The median event-free survival also was longer in the venetoclax group (9.8 vs. 7.0 months; p<0.001).

Complete response (CR) rates also were higher in the venetoclax group:

  • CR: 36.7% vs. 17.9% (p<0.001)
  • CR or CR with complete hematologic recovery (CRh): 64.7% vs. 22.8% (p<0.001)

These responses were achieved early for most patients, Dr. DiNardo noted, with a median time to first CR/CRh of 1 month in the venetoclax group. The median duration of CR/CRh also was longer in the venetoclax group: 17.8 months versus 13.9 months.

When looking at CR rates across subgroups, the investigators reported that venetoclax was associated with significantly higher CR/CRh rates in those with mutations in the following genes:

  • IDH1/2 (75.4% vs. 10.7%; p<0.001)
  • FLT3 (72.4% vs. 36.4%; p=0.021)
  • NPM1 (66.7% vs. 23.5%; p=0.012)
  • TP53 (55.3% vs. 0%; p<0.001)

Venetoclax also led to higher response rates across cytogenetic risk categories:

  • poor cytogenetic risk: 53% vs. 23%
  • intermediate cytogenetic risk: 74% vs. 32%

All patients experienced at least one treatment-emergent adverse event (AE), Dr. DiNardo reported, and hematologic AEs were common. The most common grade ≥3 hematologic AEs included thrombocytopenia (45% with venetoclax vs. 38% with placebo), neutropenia (42% vs. 29%), febrile neutropenia (42% vs. 19%), anemia (26% vs. 20%), and leukopenia (21% vs. 12%).

Gastrointestinal events were the most common nonhematologic AEs, and occurred at similar rates in both arms, she added.

Although serious AEs occurred more frequently in the venetoclax arm (83% vs. 73%), the researchers noted that this increase was not associated with an increase in early mortality.

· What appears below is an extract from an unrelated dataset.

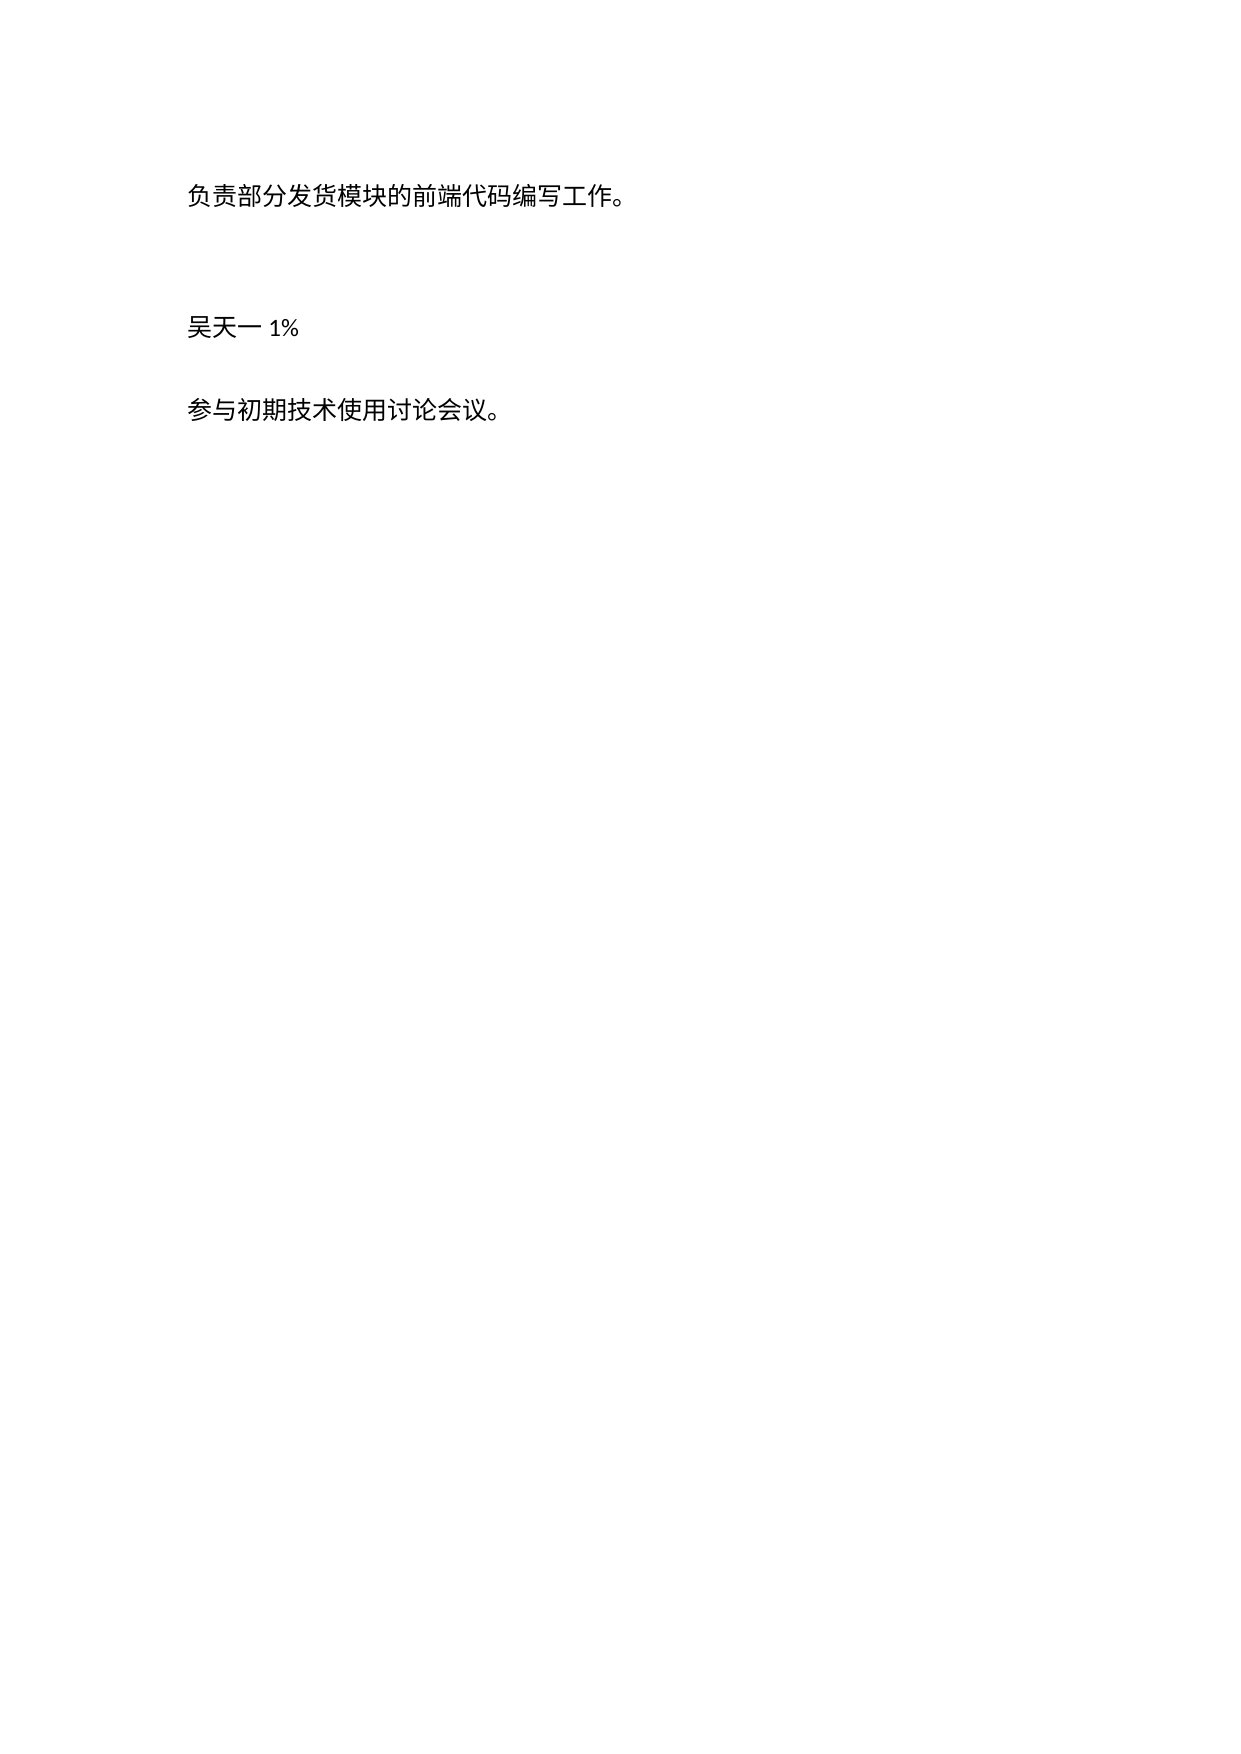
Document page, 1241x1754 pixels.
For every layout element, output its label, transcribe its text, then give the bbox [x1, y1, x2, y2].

text 参与初期技术使用讨论会议。 [187, 376, 1053, 441]
text 吴天一 1% [187, 293, 1053, 358]
text 负责部分发货模块的前端代码编写工作。 [187, 162, 1053, 227]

However, dose interruptions were common, with nearly three-quarters of venetoclax-treated patients requiring an interruption.

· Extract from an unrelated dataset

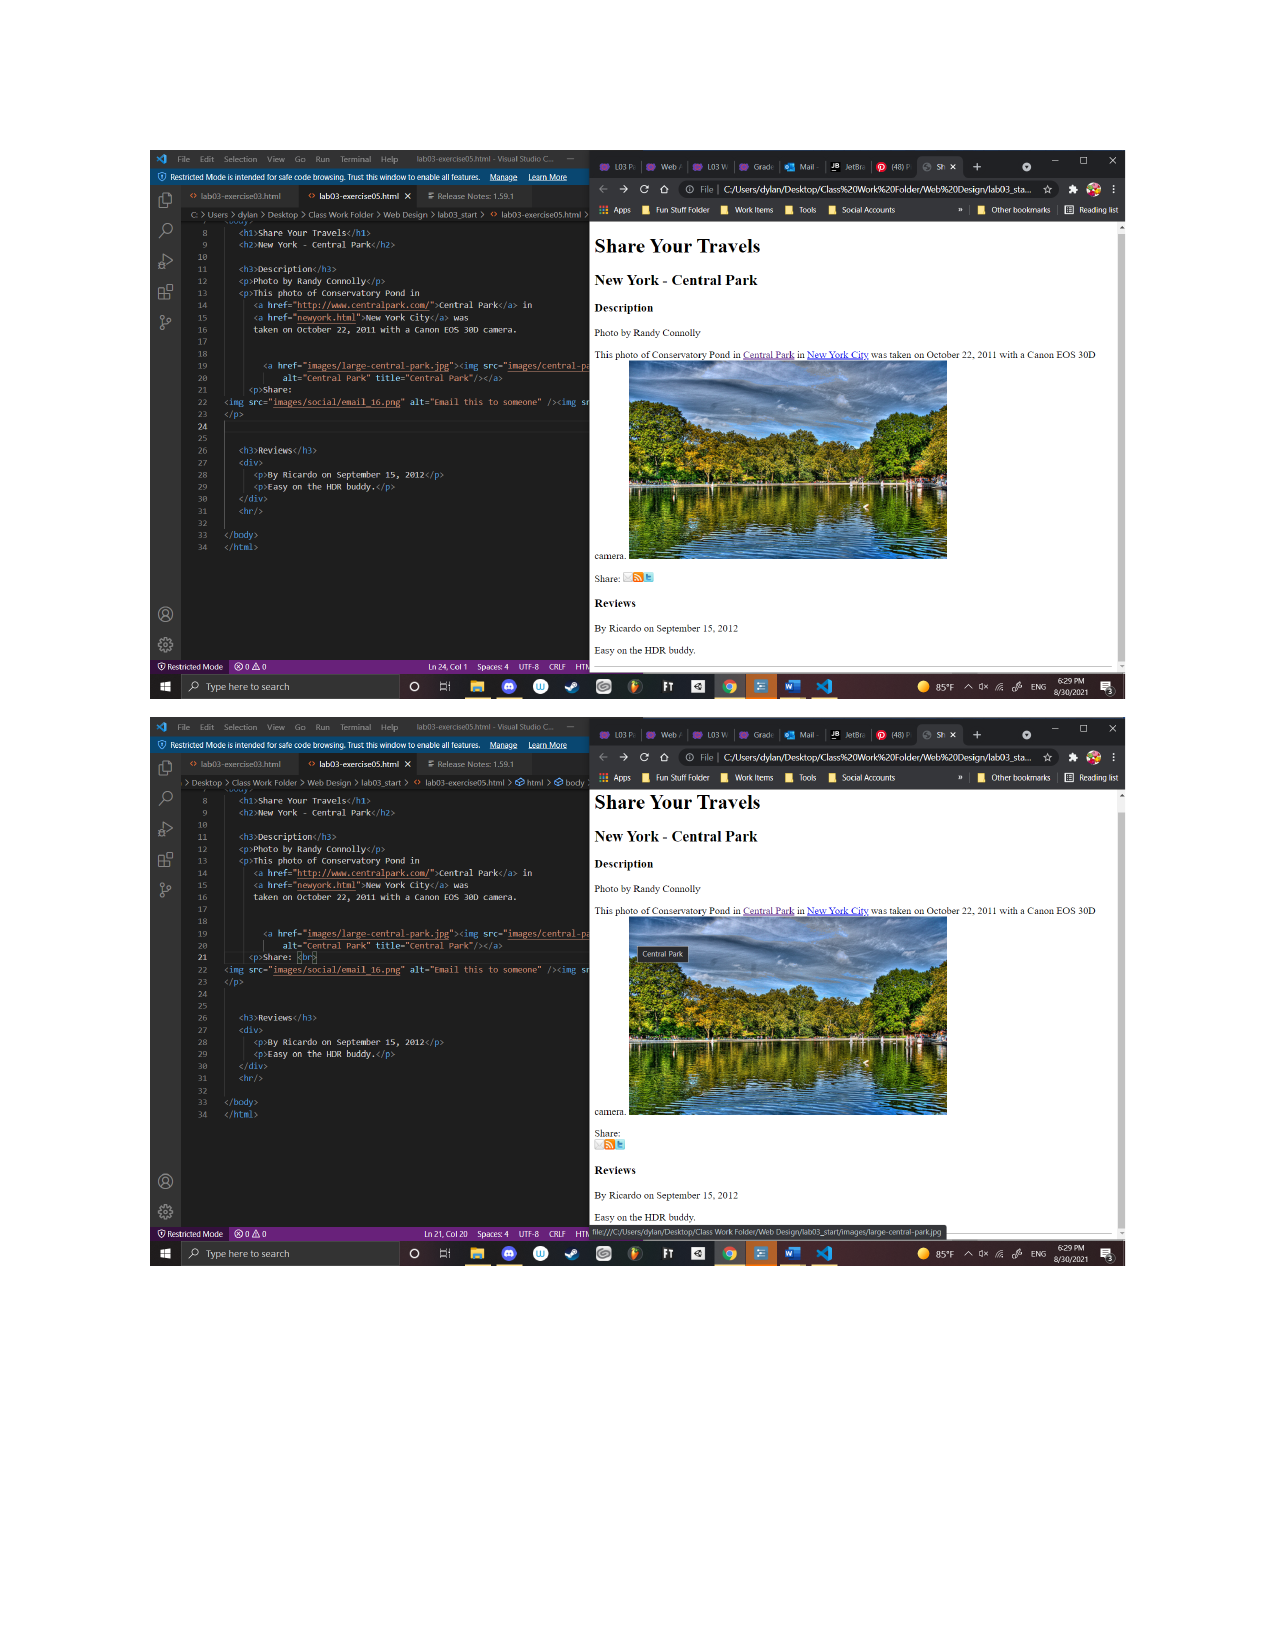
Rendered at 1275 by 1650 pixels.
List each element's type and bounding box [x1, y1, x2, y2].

While this combination approach appears promising, Dr. DiNardo noted that treatment challenges remain in certain populations. “Patients with complex cytogenetics and TP53 mutations still have short-lived responses to azacitidine plus venetoclax,” she explained, “and I look forward to improvements in these most difficult-to-treat patient subgroups.”

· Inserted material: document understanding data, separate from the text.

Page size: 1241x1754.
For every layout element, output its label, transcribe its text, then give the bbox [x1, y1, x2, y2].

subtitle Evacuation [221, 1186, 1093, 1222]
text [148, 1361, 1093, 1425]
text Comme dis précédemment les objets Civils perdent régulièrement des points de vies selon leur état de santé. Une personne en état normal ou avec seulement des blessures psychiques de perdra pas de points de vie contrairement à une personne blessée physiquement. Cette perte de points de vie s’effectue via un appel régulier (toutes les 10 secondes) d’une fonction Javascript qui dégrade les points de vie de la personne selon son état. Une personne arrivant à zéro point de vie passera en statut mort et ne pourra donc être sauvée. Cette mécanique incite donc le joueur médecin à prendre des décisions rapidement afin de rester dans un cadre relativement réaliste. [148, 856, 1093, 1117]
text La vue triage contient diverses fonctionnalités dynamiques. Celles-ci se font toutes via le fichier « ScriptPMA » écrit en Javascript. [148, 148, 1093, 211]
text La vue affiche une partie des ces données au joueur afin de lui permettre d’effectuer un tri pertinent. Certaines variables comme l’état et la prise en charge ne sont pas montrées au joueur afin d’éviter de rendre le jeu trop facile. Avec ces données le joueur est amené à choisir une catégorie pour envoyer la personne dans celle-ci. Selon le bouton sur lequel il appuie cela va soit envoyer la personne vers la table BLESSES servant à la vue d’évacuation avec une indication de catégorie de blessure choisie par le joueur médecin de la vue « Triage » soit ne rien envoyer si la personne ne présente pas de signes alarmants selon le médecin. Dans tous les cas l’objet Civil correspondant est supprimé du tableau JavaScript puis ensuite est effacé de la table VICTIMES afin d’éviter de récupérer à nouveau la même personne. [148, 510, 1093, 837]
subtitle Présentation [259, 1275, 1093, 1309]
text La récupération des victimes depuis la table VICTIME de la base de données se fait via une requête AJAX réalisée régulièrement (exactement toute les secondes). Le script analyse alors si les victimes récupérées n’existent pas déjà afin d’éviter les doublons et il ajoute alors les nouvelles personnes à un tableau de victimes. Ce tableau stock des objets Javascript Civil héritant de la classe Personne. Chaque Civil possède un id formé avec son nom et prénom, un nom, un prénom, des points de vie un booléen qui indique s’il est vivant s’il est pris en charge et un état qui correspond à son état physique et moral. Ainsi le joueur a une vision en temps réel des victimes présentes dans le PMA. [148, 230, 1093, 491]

Study authors report relationships with AbbVie, which sponsored this trial.

Reference

DiNardo C, Jonas B, Pullarkat V, et al. A randomized, double-blind, placebo-controlled study of venetoclax with azacitidine vs azacitidine in treatment-naïve patients with acute myeloid leukemia ineligible for intensives therapy-Viale-A. Abstract LB2601. Presented as part of EHA25 Virtual, June 13, 2020.